US owes millions of dollars to Cuba: Fidel Castro
Cuba has its own claims, as noted in a newspaper column by Fidel Castro on Thursday saying the U.S. owes the island “numerous millions of dollars” for damages caused by the embargo.
Eisenhower’s move followed an order from the relatively new Cuban president, Fidel Castro, to remove all but 11 U.S. diplomats from the country.
There has already been a significant increase in U.S. visitors since December, much to the delight of Cuba’s privately run tourist sector.
But as they’ve was employed to replace connections, the main target transported to entertaining a central authority that often encounters the dissidents as Simply.S. mercenaries.
“One of the reasons that the US has changed its approach to Cuba is the realization that government officials are going to shape what happens here next, while the dissidents will play only a marginal role, ” he said. In 2015 Raul does what many considered unthinkable: Restores diplomatic relations with Cuba’s long-time nemesis: The United States. He doesn’t trust the U.S. or the Cuban government to help him or his family.
Lawmakers, entrepreneurs and Cuban American activists clamoured for a chance to fly down with Kerry and his official delegation.
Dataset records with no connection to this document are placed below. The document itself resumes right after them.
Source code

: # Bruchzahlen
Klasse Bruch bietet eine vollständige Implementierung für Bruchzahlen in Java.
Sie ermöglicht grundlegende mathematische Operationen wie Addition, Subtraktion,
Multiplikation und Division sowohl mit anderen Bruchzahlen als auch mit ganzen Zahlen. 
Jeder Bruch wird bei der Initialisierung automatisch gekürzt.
Marco Rubio will mark the U.S. flag being raised in Havana for the first time in more than 50 years with a speech in New York, assailing President Barack Obama for making “dangerous deals” with Cuba and Iran.
Fidel Castro is celebrating his…
From left, James Tracy, Larry Morris and Mike East – the Marines who lowered the flag at the U.S. Embassy in Havana in 1961.
Thursday, Senator Amy Klobuchar was in Mankato at Vikings training camp…but Friday, she will be in Havana along with Secretary of State John Kerry to celebrate the re-opening of an embassy in Cuba.
Kerry is flying into Havana on Friday to formally reopen the long-closed Embassy.
Kerry, however, is set to hold a low-profile meeting later in the day with “a small group” of Cuban dissidents at the home of the chief of the U.S. mission there. Relations with the United States were broken in 1961 as Castro led Cuba rapidly into a socialist model allied with the Soviet Union. Only a day earlier, President Dwight D. Eisenhower had announced that diplomatic relations between the two countries would cease – the coup de grace to what had been an increasingly frosty relationship.
“It’s one step more for peace”, Tracy said.
After counting Washington as their top ally for decades, opponents of the Castro regime are nervous the US-Cuban thaw will leave them out in the cold. “We must redouble our efforts to educate and support the people of Cuba to ensure that this flag continues to serve as an inspiration for those who seek democracy, justice and respect for human rights”.